I'm looking to offset training content development resources to report into product management, but who will have a dotted line reporting to education services. I'm curious to know if anyone else is doing this already, as I believe it will be a paradigm shift in the education services industry. I realize that the two teams always work closely and that the challenge is usually developing training content as close to product GA as possible, which usually means 'technical' (not pre-sales) education content releases 30-60 days post-GA. (Other challenges come about when product changes occur and training content needs to be updated.) But, does anyone actually have education services content developers dedicated on the product management team, whose sole purpose is to develop technical training content at the same time as product management is developing feature/function product documentation, for example? If so, I'd love to hear about any best practices.

Answers

  • JeromePeck
    JeromePeck Sr. Director of Product Management TSIA Administrator | admin

    Hi Beverly—Good question. @Maria Manning-Chapman and @LauraFay, I'm wondering if you have thoughts here, and am also interested in this topic, myself.

    Also, @StevenForth, @Alyssa Ortiz, and @DeniseStokowski—any insights into this?

  • StevenForth
    StevenForth Managing Partner Founding Partner | Expert ✭✭✭

    @BeverlyvandeVelde

    We are taking a somewhat different approach to this. Education has been made part of customer success. We have done this for two reasons.

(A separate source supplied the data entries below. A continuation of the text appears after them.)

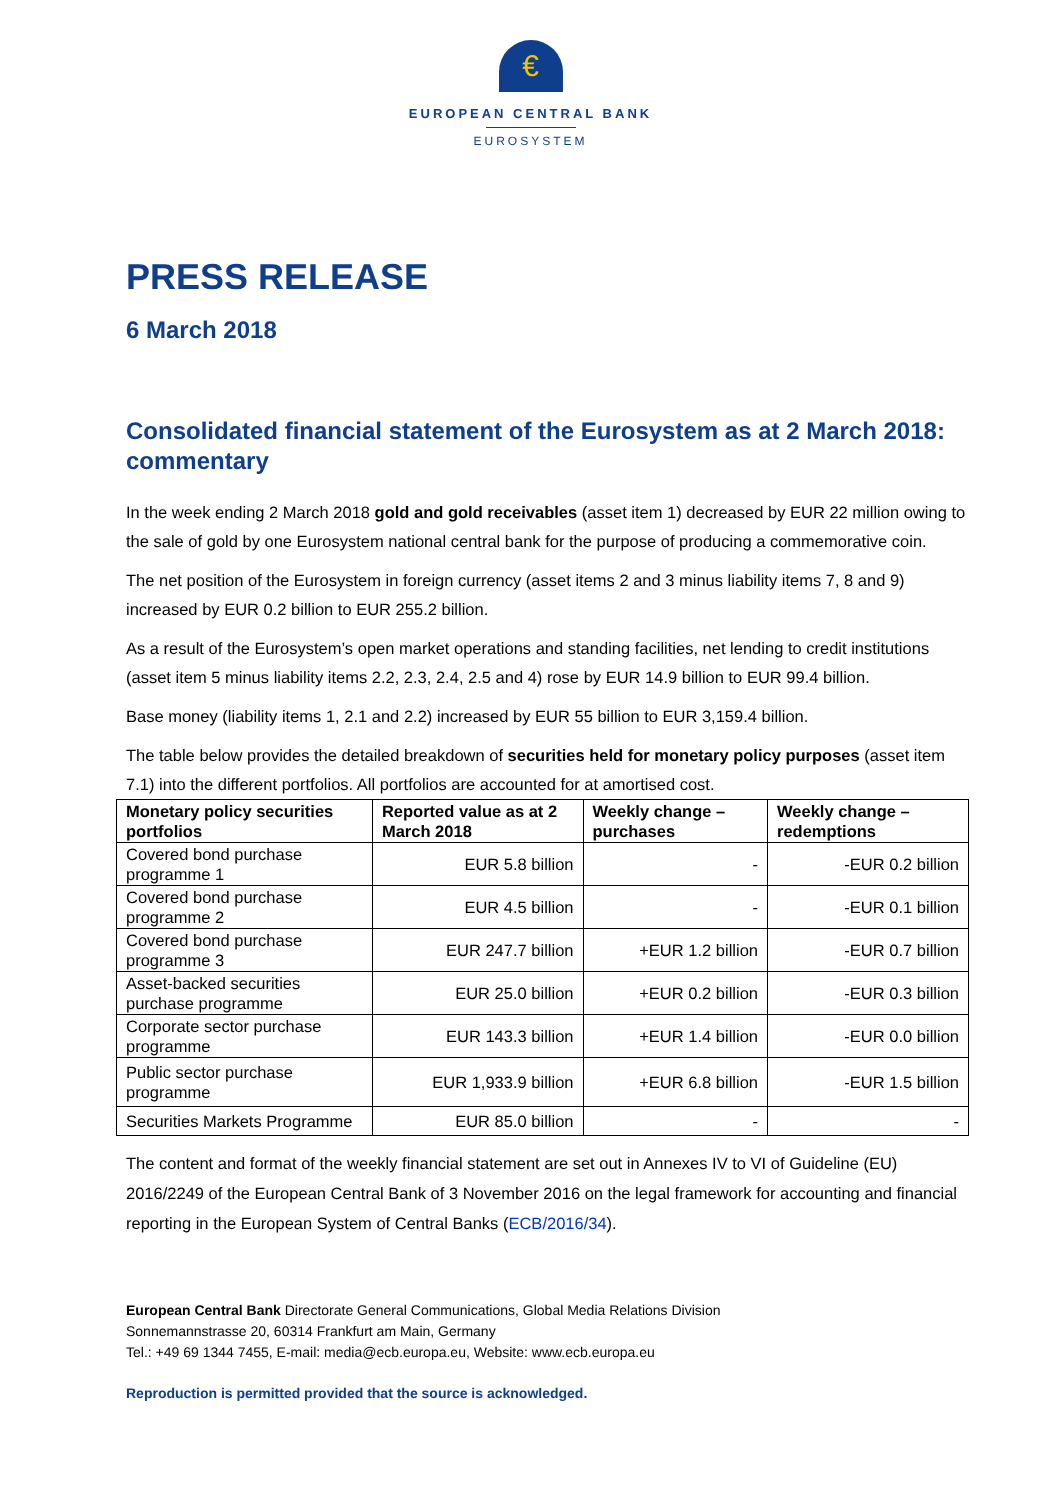€
EUROPEAN CENTRAL BANK
EUROSYSTEM
PRESS RELEASE
6 March 2018
Consolidated financial statement of the Eurosystem as at 2 March 2018: commentary
In the week ending 2 March 2018 gold and gold receivables (asset item 1) decreased by EUR 22 million owing to the sale of gold by one Eurosystem national central bank for the purpose of producing a commemorative coin.
The net position of the Eurosystem in foreign currency (asset items 2 and 3 minus liability items 7, 8 and 9) increased by EUR 0.2 billion to EUR 255.2 billion.
As a result of the Eurosystem’s open market operations and standing facilities, net lending to credit institutions (asset item 5 minus liability items 2.2, 2.3, 2.4, 2.5 and 4) rose by EUR 14.9 billion to EUR 99.4 billion.
Base money (liability items 1, 2.1 and 2.2) increased by EUR 55 billion to EUR 3,159.4 billion.
The table below provides the detailed breakdown of securities held for monetary policy purposes (asset item 7.1) into the different portfolios. All portfolios are accounted for at amortised cost.
| Monetary policy securities portfolios | Reported value as at 2 March 2018 | Weekly change – purchases | Weekly change – redemptions |
| --- | --- | --- | --- |
| Covered bond purchase programme 1 | EUR 5.8 billion | - | -EUR 0.2 billion |
| Covered bond purchase programme 2 | EUR 4.5 billion | - | -EUR 0.1 billion |
| Covered bond purchase programme 3 | EUR 247.7 billion | +EUR 1.2 billion | -EUR 0.7 billion |
| Asset-backed securities purchase programme | EUR 25.0 billion | +EUR 0.2 billion | -EUR 0.3 billion |
| Corporate sector purchase programme | EUR 143.3 billion | +EUR 1.4 billion | -EUR 0.0 billion |
| Public sector purchase programme | EUR 1,933.9 billion | +EUR 6.8 billion | -EUR 1.5 billion |
| Securities Markets Programme | EUR 85.0 billion | - | - |
The content and format of the weekly financial statement are set out in Annexes IV to VI of Guideline (EU) 2016/2249 of the European Central Bank of 3 November 2016 on the legal framework for accounting and financial reporting in the European System of Central Banks (ECB/2016/34).
European Central Bank Directorate General Communications, Global Media Relations Division
Sonnemannstrasse 20, 60314 Frankfurt am Main, Germany
Tel.: +49 69 1344 7455, E-mail: media@ecb.europa.eu, Website: www.ecb.europa.eu
Reproduction is permitted provided that the source is acknowledged.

    1. It plays better to the strengths of the two teams (a poor reason but sometimes one has to work with what we have).
    2. Customer success is in constant contact with customers and has a better understanding of their needs.

    One way to think this through is to look at how this plays out across the customer journey. Look at what learning needs to happen around each touchpoint. We define this in terms of skills.

    • What skills and knowledge does the customer need t have or develop at each touchpoint?
    • What skills, knowledge, attitudes do our people need at each touchpoint?

    (I may be silly leaving out attitudes for customers but I am not sure that one has much direct control over that.)

    The argument in favor of making this part of product is that a good product delivers the learning and supports the skills needed to get value.